[Request]: Please reproduce all entries word for word and omit their pictures.

[Information given — start]

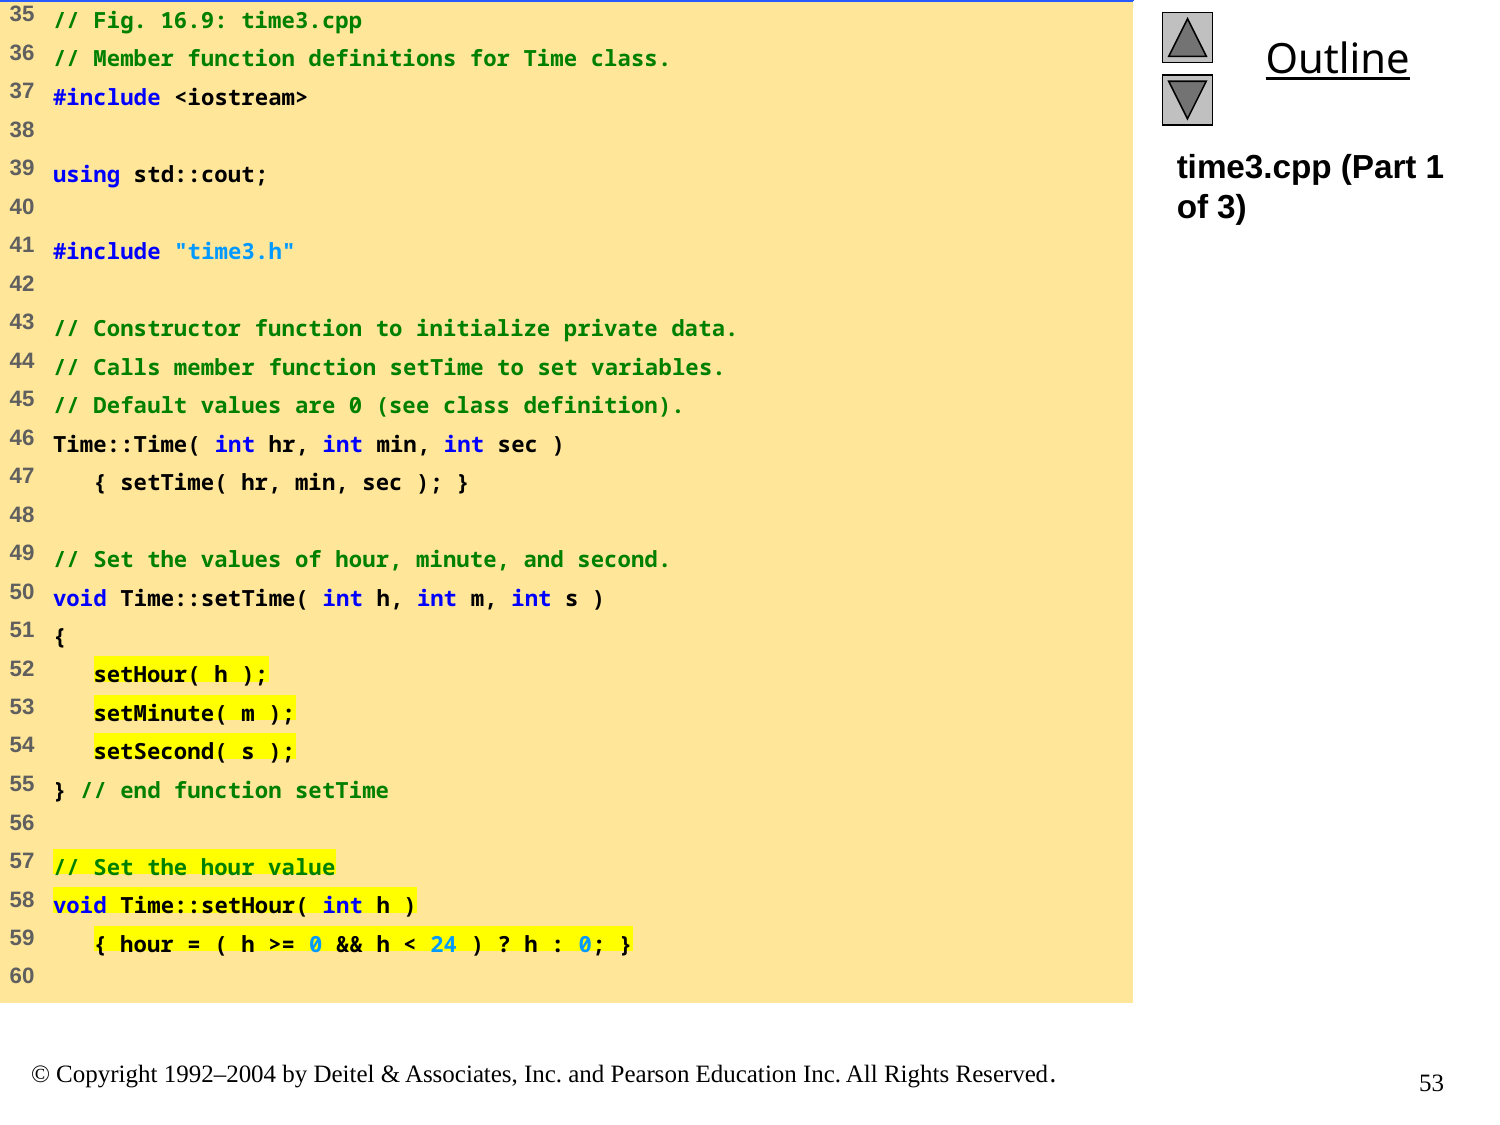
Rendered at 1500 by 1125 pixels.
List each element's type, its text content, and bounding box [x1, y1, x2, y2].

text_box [0, 0, 1136, 1042]
title time3.cpp (Part 1 of 3) [1161, 137, 1500, 925]
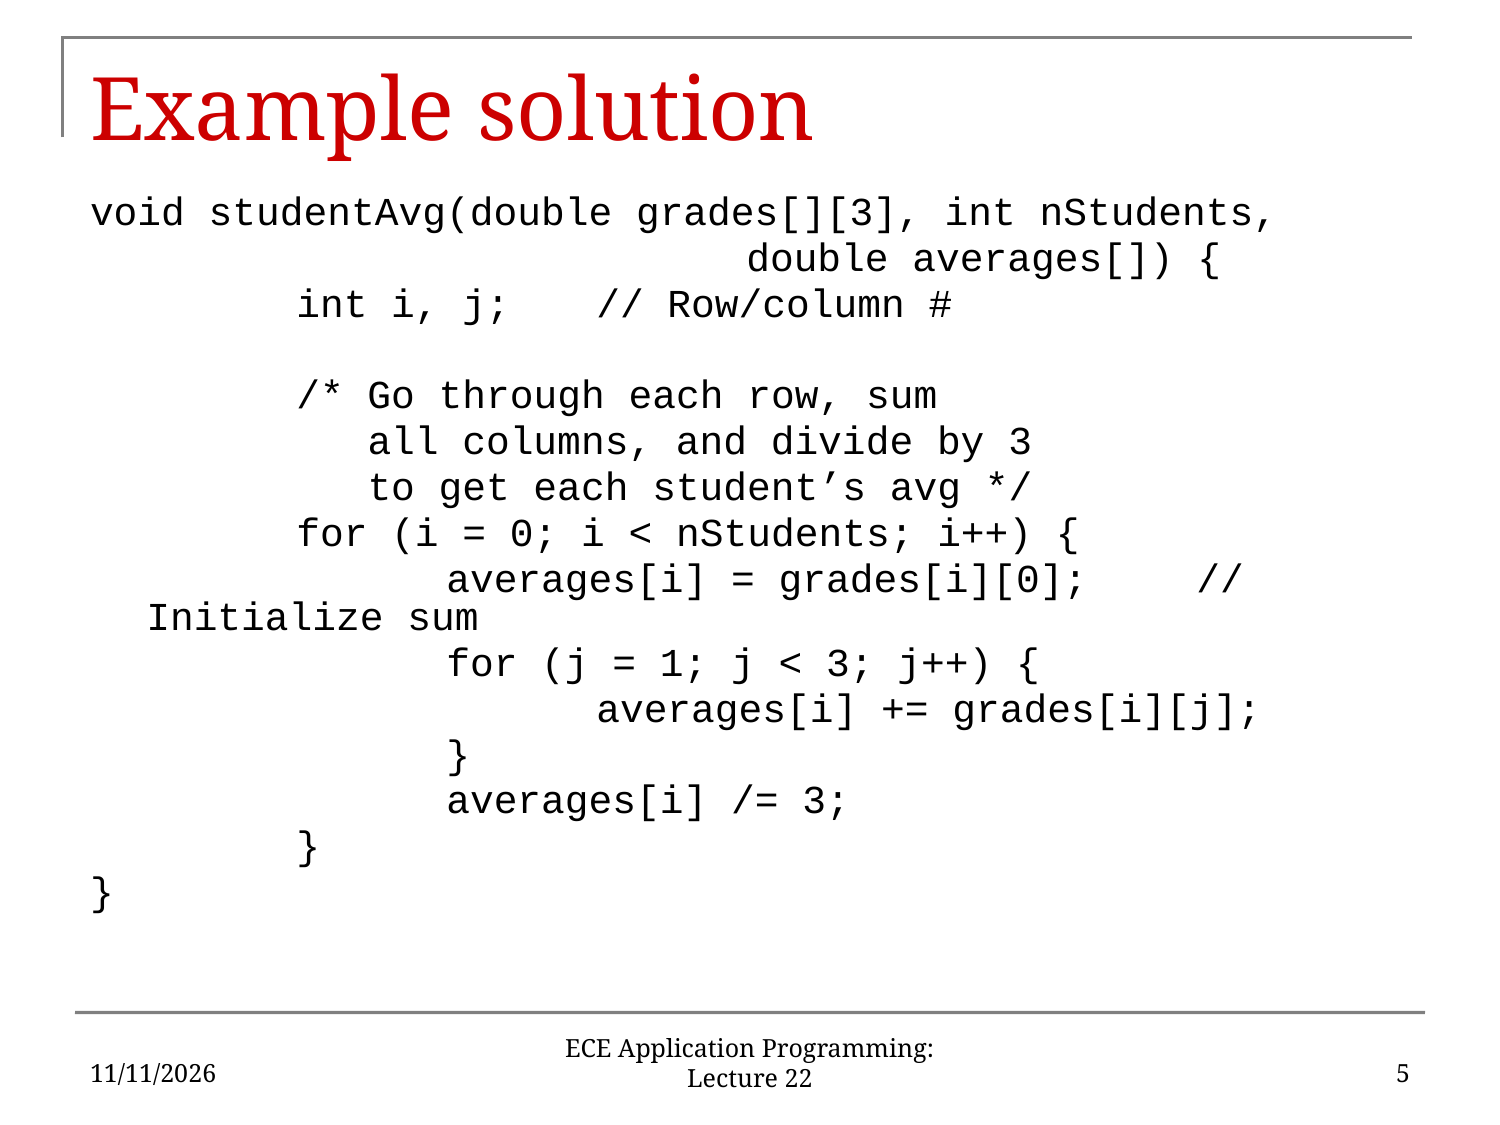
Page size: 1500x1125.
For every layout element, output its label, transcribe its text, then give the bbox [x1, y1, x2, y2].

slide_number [74, 1023, 426, 1100]
slide_number 5 [1074, 1023, 1426, 1100]
title Example solution [75, 45, 1425, 163]
list void studentAvg(double grades[][3], int nStudents, double averages[]) { int i, j; // Row/column # /* Go through each row, sum all columns, and divide by 3 to get each student’s avg */ for (i = 0; i < nStudents; i++) { averages[i] = grades[i][0]; // Initialize sum for (j = 1; j < 3; j++) { averages[i] += grades[i][j]; } averages[i] /= 3; } } [75, 187, 1425, 1006]
footer ECE Application Programming: Lecture 22 [512, 1024, 988, 1101]
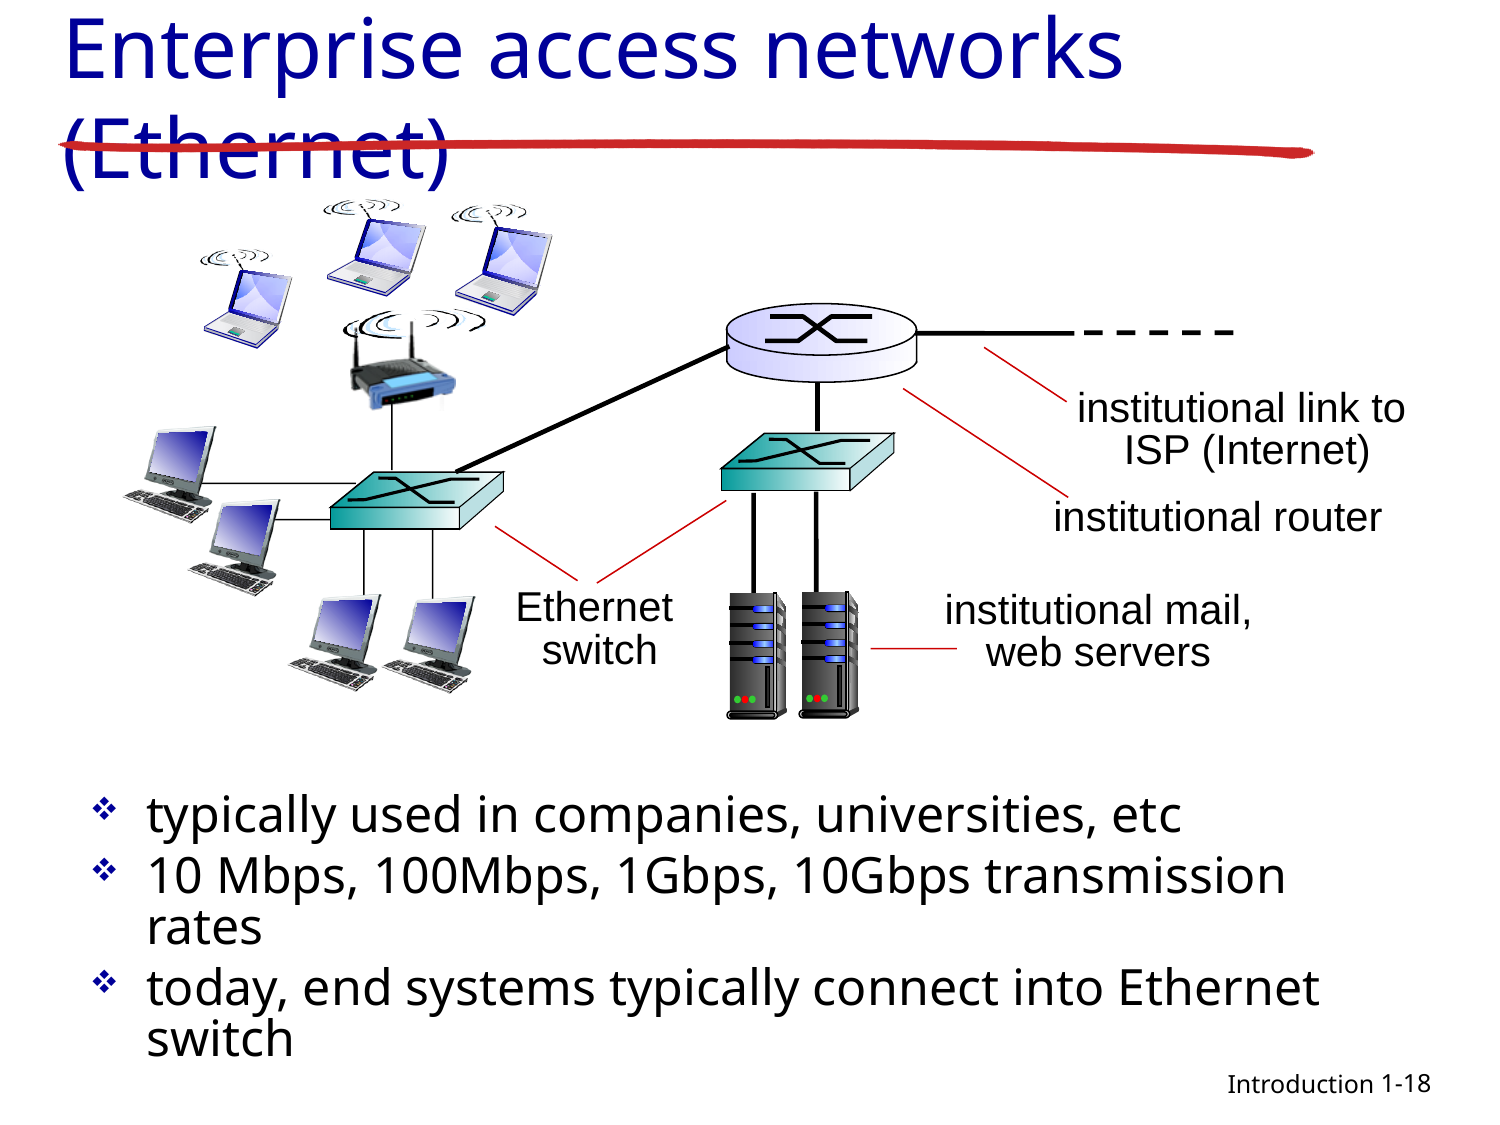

[Information given — finish]

[Expected answer]:
Rendered at 1500 by 1125 pixels.
List each element's type, its text content, and bounding box [x1, y1, x2, y2].

text_box [0, 0, 1136, 1042]
title time3.cpp (Part 1 of 3) [1161, 137, 1500, 925]
Page size: 1500x1125.
For every layout element, output its label, transcribe its text, then give the bbox [x1, y1, x2, y2].

slide_number [74, 1023, 426, 1100]
slide_number 5 [1074, 1023, 1426, 1100]
title Example solution [75, 45, 1425, 163]
list void studentAvg(double grades[][3], int nStudents, double averages[]) { int i, j; // Row/column # /* Go through each row, sum all columns, and divide by 3 to get each student’s avg */ for (i = 0; i < nStudents; i++) { averages[i] = grades[i][0]; // Initialize sum for (j = 1; j < 3; j++) { averages[i] += grades[i][j]; } averages[i] /= 3; } } [75, 187, 1425, 1006]
footer ECE Application Programming: Lecture 22 [512, 1024, 988, 1101]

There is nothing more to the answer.